D’ici 2010, le groupe multipliera son chiffre d’affaires et son résultat net par 7.
Le programme dévoilé n’inclut pas le partenariat avec Al
Qudra et CMKD Somed.
Le business, sur 4 ans, vient étayer les fondamentaux du groupe et rassurer
le marché.
Le logement social reste au coeur de l’activité.

Lundi 22 janvier, avant l’ouverture de la séance de Bourse, le groupe Addoha a rendu public son business-plan couvrant la période 2008-2010. Fortement attendue par le marché, la communication du champion national de la promotion immobilière n’a guère déçu. Aussi bien sur la forme que sur le fond. Une importante campagne presse, une rencontre avec les analystes financiers et la presse spécialisée, un road show en perspective dans le Golfe et dans quelques pays européens… Le marché a d’ailleurs favorablement accueilli l’annonce, le cours de l’action ayant bondi, à  la clôture, de 1,45%, passant de 2 761 à  2 801 dirhams. Il avait même atteint 2 820 dirhams en cours de séance. Et même s’il s’agit d’un événement banal aujourd’hui, signalons que l’essentiel des échanges a encore porté sur le titre Addoha lors de cette journée.

Mardi n’était pas en reste, après la rencontre d’explication avec les analystes, et l’assimilation de tous les chiffres, le cours s’est inscrit en hausse de 1%, pour atteindre 2827 dirhams.

Une réserve foncière renforcée de 1 315 ha
Il faut dire que le business-plan regorge d’informations pertinentes, offrant aux investisseurs une très bonne visibilité sur quatre ans, soit jusqu’à  2010.
D’abord sur la réserve foncière du groupe qui, dans le cas d’Addoha et de tous les promoteurs immobiliers, constitue un indicateur de taille renseignant sur la disponibilité de la matière première et donc sur la capacité à  produire des logements dans un contexte de rareté et de renchérissement des prix du foncier. A ce titre, le management d’Addoha annonce avoir acquis, depuis l’introduction en Bourse en juillet dernier, pas moins de 1 315 hectares, dont 52,5% sont concentrés sur Marrakech, près de 40% sur Rabat-Salé, le reste étant réparti entre Casablanca et Tamesna. Pour le management d’Addoha, il ne faut surtout pas voir dans cette concentration un délaissement du logement économique au profit du haut standing et des programmes touristiques (voir avis de Hassan Ben Bachir, conseiller du président d’Addoha, en page suivante).

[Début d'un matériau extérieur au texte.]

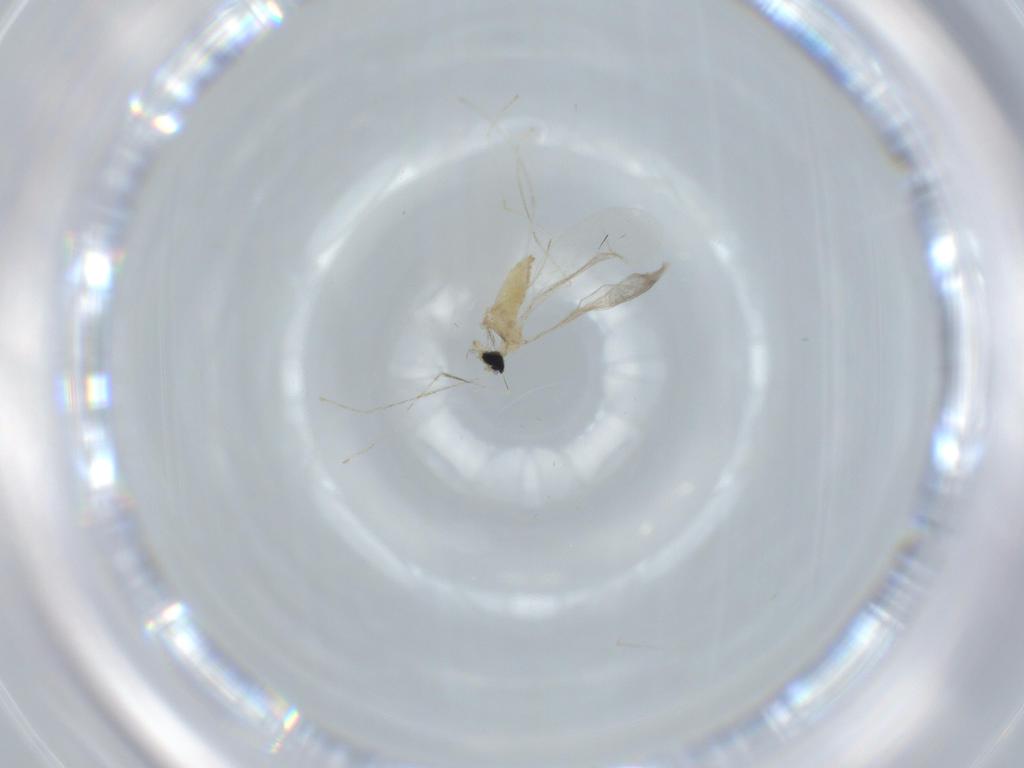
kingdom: Animalia
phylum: Arthropoda
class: Insecta
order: Diptera
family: Cecidomyiidae
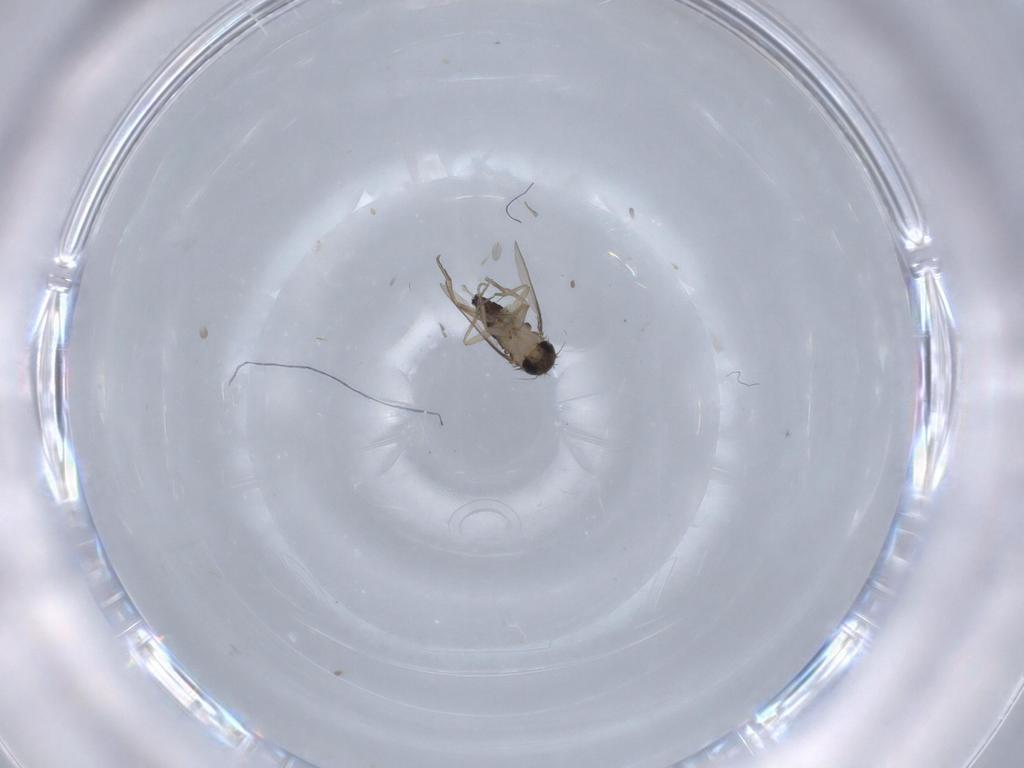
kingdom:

Des indicateurs financiers révisés à  la hausse
Il fallait s’y attendre, le groupe a révisé à  la hausse ses perspectives de résultats. Ainsi, son résultat net 2006 sera de 9% supérieur à  la promesse faite lors de l’introduction en Bourse il y a moins d’un an et atteindra 510 millions de dirhams. Et même à  ce niveau, il demeure prudent puisque «le groupe a déjà  réalisé, à  fin 2006,
7 415 contrats définitifs contre 7 000 initialement prévus. Ce chiffre d’affaires additionnel engendrera nécessairement un résultat net plus important», fait remarquer un analyste. En 2007, le bénéfice après impôt sera de 843 MDH, ce qui correspond à  une amélioration de 5% par rapport aux premières estimations.

Mais ce n’est qu’à  partir de 2008 que les indicateurs du groupe commenceront à  prendre de l’ampleur. Selon les prévisions d’Addoha, il faut s’attendre, pour 2008, à  un résultat net estimé à  2,2 milliards de dirhams, soit 60% de plus qu’en 2007. A l’horizon 2010, c’est carrément un bénéfice de 3,62 milliards de dirhams que le groupe entend dégager sur la base d’un chiffre d’affaires de l’ordre de, tenez-vous bien, 11 milliards de dirhams. Une recette prévisionnelle à  comparer à  une prévision de chiffre d’affaires à  peine supérieur à  1,5 milliard à  fin 2006.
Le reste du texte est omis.